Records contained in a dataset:

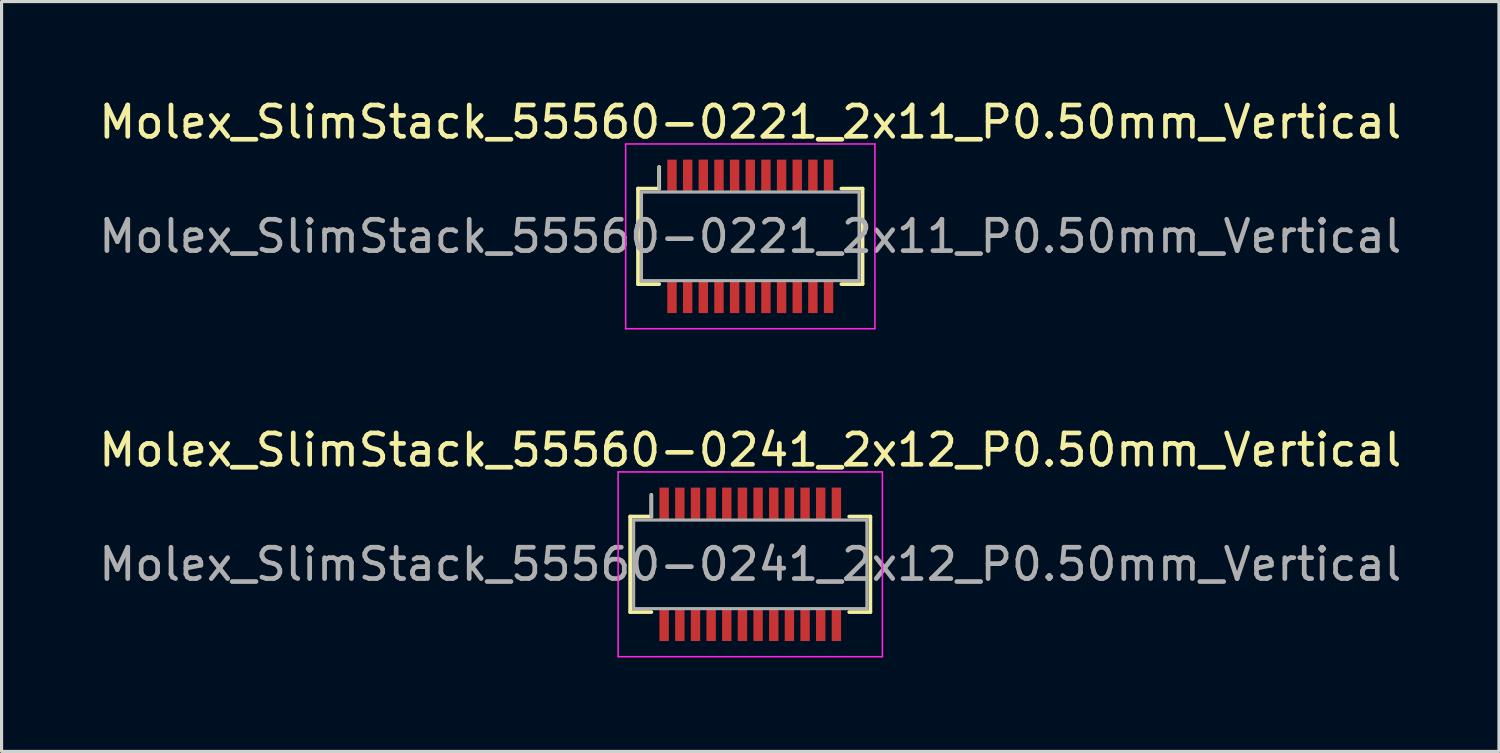
<source format=kicad_pcb>
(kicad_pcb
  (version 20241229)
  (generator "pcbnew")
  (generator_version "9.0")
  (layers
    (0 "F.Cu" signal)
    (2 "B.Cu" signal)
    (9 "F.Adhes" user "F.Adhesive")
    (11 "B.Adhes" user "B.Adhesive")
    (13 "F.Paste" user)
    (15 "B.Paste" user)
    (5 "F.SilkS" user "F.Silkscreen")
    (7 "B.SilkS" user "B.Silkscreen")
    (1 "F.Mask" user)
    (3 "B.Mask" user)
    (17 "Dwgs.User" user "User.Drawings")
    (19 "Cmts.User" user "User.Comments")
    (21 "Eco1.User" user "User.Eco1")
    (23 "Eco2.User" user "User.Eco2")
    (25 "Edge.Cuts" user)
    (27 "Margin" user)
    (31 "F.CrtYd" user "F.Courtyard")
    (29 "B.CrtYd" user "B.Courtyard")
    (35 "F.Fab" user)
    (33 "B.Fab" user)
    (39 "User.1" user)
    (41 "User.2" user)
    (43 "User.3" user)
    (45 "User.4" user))
  (footprint "Molex_SlimStack_55560-0221_2x11_P0.50mm_Vertical"
    (layer "F.Cu")
    (at 20.911 4.498)
    (property "Reference" "Molex_SlimStack_55560-0221_2x11_P0.50mm_Vertical" (at 0 -3.65 0) (layer "F.SilkS") (effects (font (size 1 1) (thickness 0.15))))
    (attr smd)
    (fp_line (start -3.585 -1.525) (end -2.91 -1.525) (stroke (width 0.12) (type solid)) (layer "F.SilkS"))
    (fp_line (start -3.585 1.525) (end -3.585 -1.525) (stroke (width 0.12) (type solid)) (layer "F.SilkS"))
    (fp_line (start -2.91 -1.525) (end -2.91 -2.215) (stroke (width 0.12) (type solid)) (layer "F.SilkS"))
    (fp_line (start -2.91 1.525) (end -3.585 1.525) (stroke (width 0.12) (type solid)) (layer "F.SilkS"))
    (fp_line (start 2.91 1.525) (end 3.585 1.525) (stroke (width 0.12) (type solid)) (layer "F.SilkS"))
    (fp_line (start 3.585 -1.525) (end 2.91 -1.525) (stroke (width 0.12) (type solid)) (layer "F.SilkS"))
    (fp_line (start 3.585 1.525) (end 3.585 -1.525) (stroke (width 0.12) (type solid)) (layer "F.SilkS"))
    (fp_line (start -3.98 -2.95) (end -3.98 2.95) (stroke (width 0.05) (type solid)) (layer "F.CrtYd"))
    (fp_line (start -3.98 2.95) (end 3.98 2.95) (stroke (width 0.05) (type solid)) (layer "F.CrtYd"))
    (fp_line (start 3.98 -2.95) (end -3.98 -2.95) (stroke (width 0.05) (type solid)) (layer "F.CrtYd"))
    (fp_line (start 3.98 2.95) (end 3.98 -2.95) (stroke (width 0.05) (type solid)) (layer "F.CrtYd"))
    (fp_line (start -3.475 -1.415) (end -3.475 1.415) (stroke (width 0.1) (type solid)) (layer "F.Fab"))
    (fp_line (start -3.475 1.415) (end 3.475 1.415) (stroke (width 0.1) (type solid)) (layer "F.Fab"))
    (fp_line (start -2.91 -1.525) (end -2.91 -2.215) (stroke (width 0.1) (type solid)) (layer "F.Fab"))
    (fp_line (start 3.475 -1.415) (end -3.475 -1.415) (stroke (width 0.1) (type solid)) (layer "F.Fab"))
    (fp_line (start 3.475 1.415) (end 3.475 -1.415) (stroke (width 0.1) (type solid)) (layer "F.Fab"))
    (fp_text user "${REFERENCE}" (at 0 0 0) (layer "F.Fab") (effects (font (size 1 1) (thickness 0.15))))
    (pad "1" smd rect (at -2.5 -1.95) (size 0.3 1) (layers "F.Cu" "F.Mask" "F.Paste"))
    (pad "2" smd rect (at -2.5 1.95) (size 0.3 1) (layers "F.Cu" "F.Mask" "F.Paste"))
    (pad "3" smd rect (at -2 -1.95) (size 0.3 1) (layers "F.Cu" "F.Mask" "F.Paste"))
    (pad "4" smd rect (at -2 1.95) (size 0.3 1) (layers "F.Cu" "F.Mask" "F.Paste"))
    (pad "5" smd rect (at -1.5 -1.95) (size 0.3 1) (layers "F.Cu" "F.Mask" "F.Paste"))
    (pad "6" smd rect (at -1.5 1.95) (size 0.3 1) (layers "F.Cu" "F.Mask" "F.Paste"))
    (pad "7" smd rect (at -1 -1.95) (size 0.3 1) (layers "F.Cu" "F.Mask" "F.Paste"))
    (pad "8" smd rect (at -1 1.95) (size 0.3 1) (layers "F.Cu" "F.Mask" "F.Paste"))
    (pad "9" smd rect (at -0.5 -1.95) (size 0.3 1) (layers "F.Cu" "F.Mask" "F.Paste"))
    (pad "10" smd rect (at -0.5 1.95) (size 0.3 1) (layers "F.Cu" "F.Mask" "F.Paste"))
    (pad "11" smd rect (at 0 -1.95) (size 0.3 1) (layers "F.Cu" "F.Mask" "F.Paste"))
    (pad "12" smd rect (at 0 1.95) (size 0.3 1) (layers "F.Cu" "F.Mask" "F.Paste"))
    (pad "13" smd rect (at 0.5 -1.95) (size 0.3 1) (layers "F.Cu" "F.Mask" "F.Paste"))
    (pad "14" smd rect (at 0.5 1.95) (size 0.3 1) (layers "F.Cu" "F.Mask" "F.Paste"))
    (pad "15" smd rect (at 1 -1.95) (size 0.3 1) (layers "F.Cu" "F.Mask" "F.Paste"))
    (pad "16" smd rect (at 1 1.95) (size 0.3 1) (layers "F.Cu" "F.Mask" "F.Paste"))
    (pad "17" smd rect (at 1.5 -1.95) (size 0.3 1) (layers "F.Cu" "F.Mask" "F.Paste"))
    (pad "18" smd rect (at 1.5 1.95) (size 0.3 1) (layers "F.Cu" "F.Mask" "F.Paste"))
    (pad "19" smd rect (at 2 -1.95) (size 0.3 1) (layers "F.Cu" "F.Mask" "F.Paste"))
    (pad "20" smd rect (at 2 1.95) (size 0.3 1) (layers "F.Cu" "F.Mask" "F.Paste"))
    (pad "21" smd rect (at 2.5 -1.95) (size 0.3 1) (layers "F.Cu" "F.Mask" "F.Paste"))
    (pad "22" smd rect (at 2.5 1.95) (size 0.3 1) (layers "F.Cu" "F.Mask" "F.Paste")))
  (footprint "Molex_SlimStack_55560-0241_2x12_P0.50mm_Vertical"
    (layer "F.Cu")
    (at 20.911 14.972)
    (property "Reference" "Molex_SlimStack_55560-0241_2x12_P0.50mm_Vertical" (at 0 -3.65 0) (layer "F.SilkS") (effects (font (size 1 1) (thickness 0.15))))
    (attr smd)
    (fp_line (start -3.835 -1.525) (end -3.16 -1.525) (stroke (width 0.12) (type solid)) (layer "F.SilkS"))
    (fp_line (start -3.835 1.525) (end -3.835 -1.525) (stroke (width 0.12) (type solid)) (layer "F.SilkS"))
    (fp_line (start -3.16 -1.525) (end -3.16 -2.215) (stroke (width 0.12) (type solid)) (layer "F.SilkS"))
    (fp_line (start -3.16 1.525) (end -3.835 1.525) (stroke (width 0.12) (type solid)) (layer "F.SilkS"))
    (fp_line (start 3.16 1.525) (end 3.835 1.525) (stroke (width 0.12) (type solid)) (layer "F.SilkS"))
    (fp_line (start 3.835 -1.525) (end 3.16 -1.525) (stroke (width 0.12) (type solid)) (layer "F.SilkS"))
    (fp_line (start 3.835 1.525) (end 3.835 -1.525) (stroke (width 0.12) (type solid)) (layer "F.SilkS"))
    (fp_line (start -4.22 -2.95) (end -4.22 2.95) (stroke (width 0.05) (type solid)) (layer "F.CrtYd"))
    (fp_line (start -4.22 2.95) (end 4.22 2.95) (stroke (width 0.05) (type solid)) (layer "F.CrtYd"))
    (fp_line (start 4.22 -2.95) (end -4.22 -2.95) (stroke (width 0.05) (type solid)) (layer "F.CrtYd"))
    (fp_line (start 4.22 2.95) (end 4.22 -2.95) (stroke (width 0.05) (type solid)) (layer "F.CrtYd"))
    (fp_line (start -3.725 -1.415) (end -3.725 1.415) (stroke (width 0.1) (type solid)) (layer "F.Fab"))
    (fp_line (start -3.725 1.415) (end 3.725 1.415) (stroke (width 0.1) (type solid)) (layer "F.Fab"))
    (fp_line (start -3.16 -1.525) (end -3.16 -2.215) (stroke (width 0.1) (type solid)) (layer "F.Fab"))
    (fp_line (start 3.725 -1.415) (end -3.725 -1.415) (stroke (width 0.1) (type solid)) (layer "F.Fab"))
    (fp_line (start 3.725 1.415) (end 3.725 -1.415) (stroke (width 0.1) (type solid)) (layer "F.Fab"))
    (fp_text user "${REFERENCE}" (at 0 0 0) (layer "F.Fab") (effects (font (size 1 1) (thickness 0.15))))
    (pad "1" smd rect (at -2.75 -1.95) (size 0.3 1) (layers "F.Cu" "F.Mask" "F.Paste"))
    (pad "2" smd rect (at -2.75 1.95) (size 0.3 1) (layers "F.Cu" "F.Mask" "F.Paste"))
    (pad "3" smd rect (at -2.25 -1.95) (size 0.3 1) (layers "F.Cu" "F.Mask" "F.Paste"))
    (pad "4" smd rect (at -2.25 1.95) (size 0.3 1) (layers "F.Cu" "F.Mask" "F.Paste"))
    (pad "5" smd rect (at -1.75 -1.95) (size 0.3 1) (layers "F.Cu" "F.Mask" "F.Paste"))
    (pad "6" smd rect (at -1.75 1.95) (size 0.3 1) (layers "F.Cu" "F.Mask" "F.Paste"))
    (pad "7" smd rect (at -1.25 -1.95) (size 0.3 1) (layers "F.Cu" "F.Mask" "F.Paste"))
    (pad "8" smd rect (at -1.25 1.95) (size 0.3 1) (layers "F.Cu" "F.Mask" "F.Paste"))
    (pad "9" smd rect (at -0.75 -1.95) (size 0.3 1) (layers "F.Cu" "F.Mask" "F.Paste"))
    (pad "10" smd rect (at -0.75 1.95) (size 0.3 1) (layers "F.Cu" "F.Mask" "F.Paste"))
    (pad "11" smd rect (at -0.25 -1.95) (size 0.3 1) (layers "F.Cu" "F.Mask" "F.Paste"))
    (pad "12" smd rect (at -0.25 1.95) (size 0.3 1) (layers "F.Cu" "F.Mask" "F.Paste"))
    (pad "13" smd rect (at 0.25 -1.95) (size 0.3 1) (layers "F.Cu" "F.Mask" "F.Paste"))
    (pad "14" smd rect (at 0.25 1.95) (size 0.3 1) (layers "F.Cu" "F.Mask" "F.Paste"))
    (pad "15" smd rect (at 0.75 -1.95) (size 0.3 1) (layers "F.Cu" "F.Mask" "F.Paste"))
    (pad "16" smd rect (at 0.75 1.95) (size 0.3 1) (layers "F.Cu" "F.Mask" "F.Paste"))
    (pad "17" smd rect (at 1.25 -1.95) (size 0.3 1) (layers "F.Cu" "F.Mask" "F.Paste"))
    (pad "18" smd rect (at 1.25 1.95) (size 0.3 1) (layers "F.Cu" "F.Mask" "F.Paste"))
    (pad "19" smd rect (at 1.75 -1.95) (size 0.3 1) (layers "F.Cu" "F.Mask" "F.Paste"))
    (pad "20" smd rect (at 1.75 1.95) (size 0.3 1) (layers "F.Cu" "F.Mask" "F.Paste"))
    (pad "21" smd rect (at 2.25 -1.95) (size 0.3 1) (layers "F.Cu" "F.Mask" "F.Paste"))
    (pad "22" smd rect (at 2.25 1.95) (size 0.3 1) (layers "F.Cu" "F.Mask" "F.Paste"))
    (pad "23" smd rect (at 2.75 -1.95) (size 0.3 1) (layers "F.Cu" "F.Mask" "F.Paste"))
    (pad "24" smd rect (at 2.75 1.95) (size 0.3 1) (layers "F.Cu" "F.Mask" "F.Paste")))
  (gr_rect
    (start -3 -3)
    (end 44.821 20.947)
    (stroke (width 0.1) (type default))
    (fill no)
    (layer "Edge.Cuts")))
</source>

▶ [EXERCISE AIM]
Starting at the line above that contains "(fp_line (start 3.835 1.525)", repeat each line exactly up to and including the line that contains "(fp_line (start -4.22 -2.95)", and stop there.

▶ [RESPONSE]
    (fp_line (start 3.835 1.525) (end 3.835 -1.525) (stroke (width 0.12) (type solid)) (layer "F.SilkS"))
    (fp_line (start -4.22 -2.95) (end -4.22 2.95) (stroke (width 0.05) (type solid)) (layer "F.CrtYd"))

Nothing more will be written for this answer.